I was about three hours into the long drive home when I asked Jonathan if he had made any great New Year’s resolution. He shot a glance at me. “Did you?”
I said, “Why yes I did, actually.”
He smiled and pondered a thought for a moment and then replied, “Let me hear it then.”
I said, “Well I have 10–resolutions.”
Jonathan made a smirk that I cannot imitate or explain because it was one of those faces that was like are you serious, like really? as if perhaps he could not tell if I was joking or not, so I assured him, “No, really, I have 10 resolutions, and I plan to do them all.”
He smiled a little bigger and replied, “Okay, I’m all ears. Tell me.”
“Well,” I started, “I can’t remember them all because I’m under pressure, but I’m sure that I can tell you at least five, and then when your iphone gets service again, I’ll tell you the other five?”

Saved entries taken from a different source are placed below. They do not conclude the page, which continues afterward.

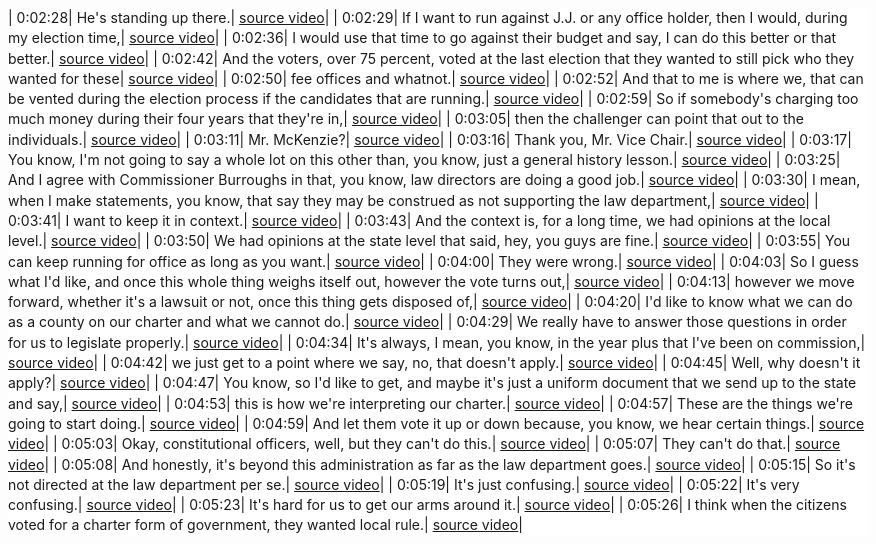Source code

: | 0:02:28| He's standing up there.| [source video](https://archive.org/details/cocom090427part2?start=148)|
| 0:02:29| If I want to run against J.J. or any office holder, then I would, during my election time,| [source video](https://archive.org/details/cocom090427part2?start=149)|
| 0:02:36| I would use that time to go against their budget and say, I can do this better or that better.| [source video](https://archive.org/details/cocom090427part2?start=156)|
| 0:02:42| And the voters, over 75 percent, voted at the last election that they wanted to still pick who they wanted for these| [source video](https://archive.org/details/cocom090427part2?start=162)|
| 0:02:50| fee offices and whatnot.| [source video](https://archive.org/details/cocom090427part2?start=170)|
| 0:02:52| And that to me is where we, that can be vented during the election process if the candidates that are running.| [source video](https://archive.org/details/cocom090427part2?start=172)|
| 0:02:59| So if somebody's charging too much money during their four years that they're in,| [source video](https://archive.org/details/cocom090427part2?start=179)|
| 0:03:05| then the challenger can point that out to the individuals.| [source video](https://archive.org/details/cocom090427part2?start=185)|
| 0:03:11| Mr. McKenzie?| [source video](https://archive.org/details/cocom090427part2?start=191)|
| 0:03:16| Thank you, Mr. Vice Chair.| [source video](https://archive.org/details/cocom090427part2?start=196)|
| 0:03:17| You know, I'm not going to say a whole lot on this other than, you know, just a general history lesson.| [source video](https://archive.org/details/cocom090427part2?start=197)|
| 0:03:25| And I agree with Commissioner Burroughs in that, you know, law directors are doing a good job.| [source video](https://archive.org/details/cocom090427part2?start=205)|
| 0:03:30| I mean, when I make statements, you know, that say they may be construed as not supporting the law department,| [source video](https://archive.org/details/cocom090427part2?start=210)|
| 0:03:41| I want to keep it in context.| [source video](https://archive.org/details/cocom090427part2?start=221)|
| 0:03:43| And the context is, for a long time, we had opinions at the local level.| [source video](https://archive.org/details/cocom090427part2?start=223)|
| 0:03:50| We had opinions at the state level that said, hey, you guys are fine.| [source video](https://archive.org/details/cocom090427part2?start=230)|
| 0:03:55| You can keep running for office as long as you want.| [source video](https://archive.org/details/cocom090427part2?start=235)|
| 0:04:00| They were wrong.| [source video](https://archive.org/details/cocom090427part2?start=240)|
| 0:04:03| So I guess what I'd like, and once this whole thing weighs itself out, however the vote turns out,| [source video](https://archive.org/details/cocom090427part2?start=243)|
| 0:04:13| however we move forward, whether it's a lawsuit or not, once this thing gets disposed of,| [source video](https://archive.org/details/cocom090427part2?start=253)|
| 0:04:20| I'd like to know what we can do as a county on our charter and what we cannot do.| [source video](https://archive.org/details/cocom090427part2?start=260)|
| 0:04:29| We really have to answer those questions in order for us to legislate properly.| [source video](https://archive.org/details/cocom090427part2?start=269)|
| 0:04:34| It's always, I mean, you know, in the year plus that I've been on commission,| [source video](https://archive.org/details/cocom090427part2?start=274)|
| 0:04:42| we just get to a point where we say, no, that doesn't apply.| [source video](https://archive.org/details/cocom090427part2?start=282)|
| 0:04:45| Well, why doesn't it apply?| [source video](https://archive.org/details/cocom090427part2?start=285)|
| 0:04:47| You know, so I'd like to get, and maybe it's just a uniform document that we send up to the state and say,| [source video](https://archive.org/details/cocom090427part2?start=287)|
| 0:04:53| this is how we're interpreting our charter.| [source video](https://archive.org/details/cocom090427part2?start=293)|
| 0:04:57| These are the things we're going to start doing.| [source video](https://archive.org/details/cocom090427part2?start=297)|
| 0:04:59| And let them vote it up or down because, you know, we hear certain things.| [source video](https://archive.org/details/cocom090427part2?start=299)|
| 0:05:03| Okay, constitutional officers, well, but they can't do this.| [source video](https://archive.org/details/cocom090427part2?start=303)|
| 0:05:07| They can't do that.| [source video](https://archive.org/details/cocom090427part2?start=307)|
| 0:05:08| And honestly, it's beyond this administration as far as the law department goes.| [source video](https://archive.org/details/cocom090427part2?start=308)|
| 0:05:15| So it's not directed at the law department per se.| [source video](https://archive.org/details/cocom090427part2?start=315)|
| 0:05:19| It's just confusing.| [source video](https://archive.org/details/cocom090427part2?start=319)|
| 0:05:22| It's very confusing.| [source video](https://archive.org/details/cocom090427part2?start=322)|
| 0:05:23| It's hard for us to get our arms around it.| [source video](https://archive.org/details/cocom090427part2?start=323)|
| 0:05:26| I think when the citizens voted for a charter form of government, they wanted local rule.| [source video](https://archive.org/details/cocom090427part2?start=326)|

Eeeeeeeeeh freeze. Pardon me as I come to a screeching halt. Here is where I desperately need to cut in to narrate to myself. OKAY. First problem, Michelle. You must be confident and memorize your resolutions, or at least write them down and post them somewhere where you see them everyday or you’re going to look and sound like a complete moron, and you are NOT a moron. Okay? I respond in my head with an “Okay okay okay. You have a good point.” Moving on.

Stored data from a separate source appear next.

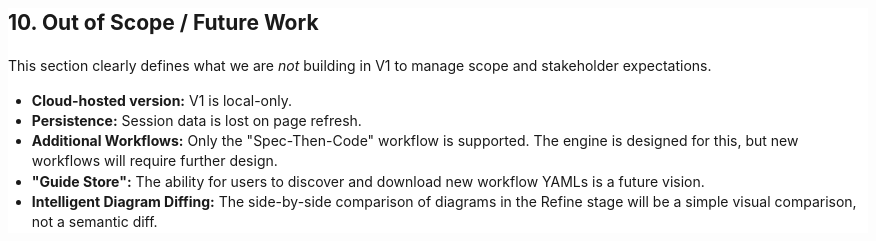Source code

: ## **10\. Out of Scope / Future Work**

This section clearly defines what we are *not* building in V1 to manage scope and stakeholder expectations.

* **Cloud-hosted version:** V1 is local-only.  
* **Persistence:** Session data is lost on page refresh.  
* **Additional Workflows:** Only the "Spec-Then-Code" workflow is supported. The engine is designed for this, but new workflows will require further design.  
* **"Guide Store":** The ability for users to discover and download new workflow YAMLs is a future vision.  
* **Intelligent Diagram Diffing:** The side-by-side comparison of diagrams in the Refine stage will be a simple visual comparison, not a semantic diff.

Because of this embarrassing conversation (which I am thankful took place with my husband who already loves me and is used to my unpredictable behavior), I learned a valuable lesson and will be memorizing and writing down my new resolutions. Perhaps I should have just picked one. But, like I said. What’s the fun in that?! Jonathan laughed at my list. I am now on a mission to prove him wrong. A little healthy competition is good for the soul–and for a list of things to do!